** Opening GIVEN DATA block **

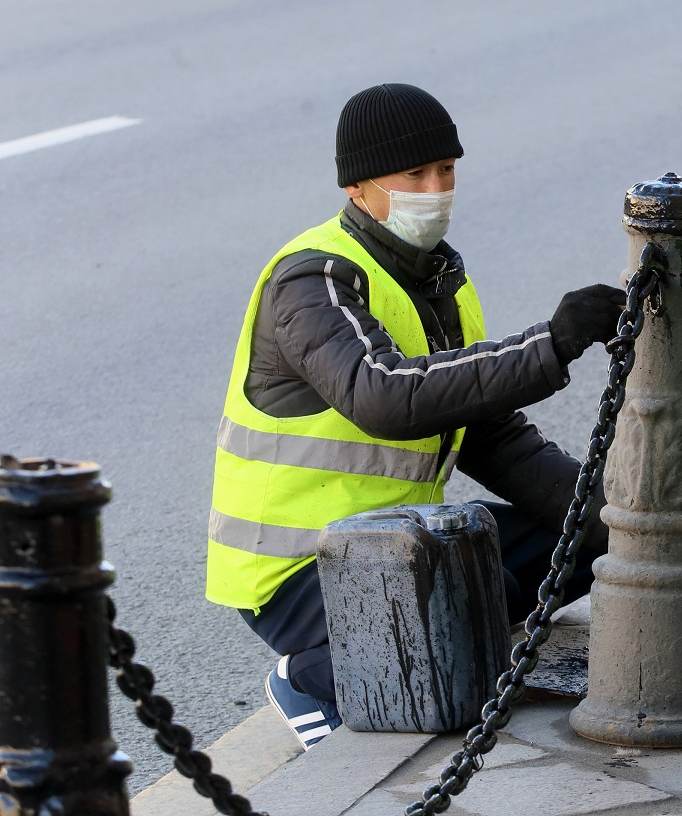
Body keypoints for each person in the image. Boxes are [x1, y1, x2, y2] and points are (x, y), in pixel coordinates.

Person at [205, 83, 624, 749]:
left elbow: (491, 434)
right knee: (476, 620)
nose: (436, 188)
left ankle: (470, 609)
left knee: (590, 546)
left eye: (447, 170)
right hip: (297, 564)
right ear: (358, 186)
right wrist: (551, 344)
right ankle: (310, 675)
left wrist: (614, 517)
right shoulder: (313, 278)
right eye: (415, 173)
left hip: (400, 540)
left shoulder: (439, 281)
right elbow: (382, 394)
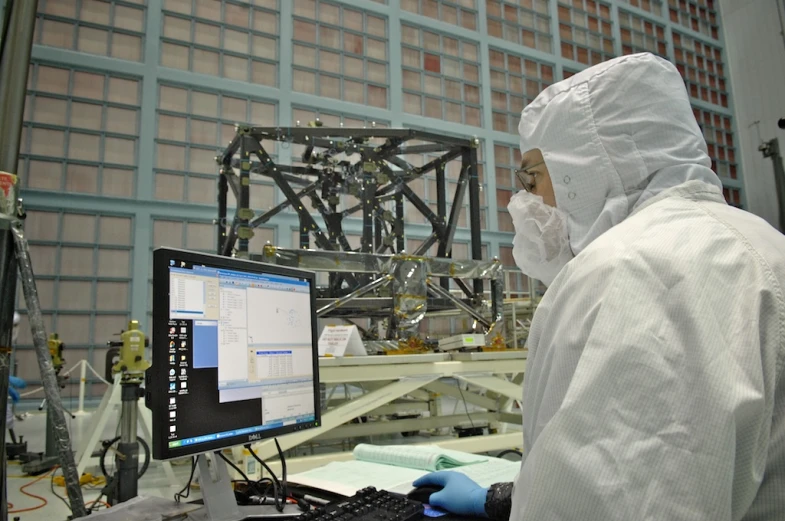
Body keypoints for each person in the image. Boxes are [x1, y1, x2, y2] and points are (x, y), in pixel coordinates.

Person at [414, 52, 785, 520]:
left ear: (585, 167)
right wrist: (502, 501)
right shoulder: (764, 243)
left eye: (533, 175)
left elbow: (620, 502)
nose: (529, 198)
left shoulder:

** Closing GIVEN DATA block **
** Opening GIVEN DATA block **

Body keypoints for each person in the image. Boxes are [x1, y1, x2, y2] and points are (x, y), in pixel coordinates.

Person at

** Closing GIVEN DATA block **

Copy each line of the records containing the string "left".

§ **ANSWER BOX**
left elbow: (491, 434)
left ankle: (470, 609)
left knee: (590, 546)
left eye: (447, 170)
left wrist: (614, 517)
left hip: (400, 540)
left shoulder: (439, 281)
left ear: (585, 167)
left eye: (533, 175)
left elbow: (620, 502)
left shoulder:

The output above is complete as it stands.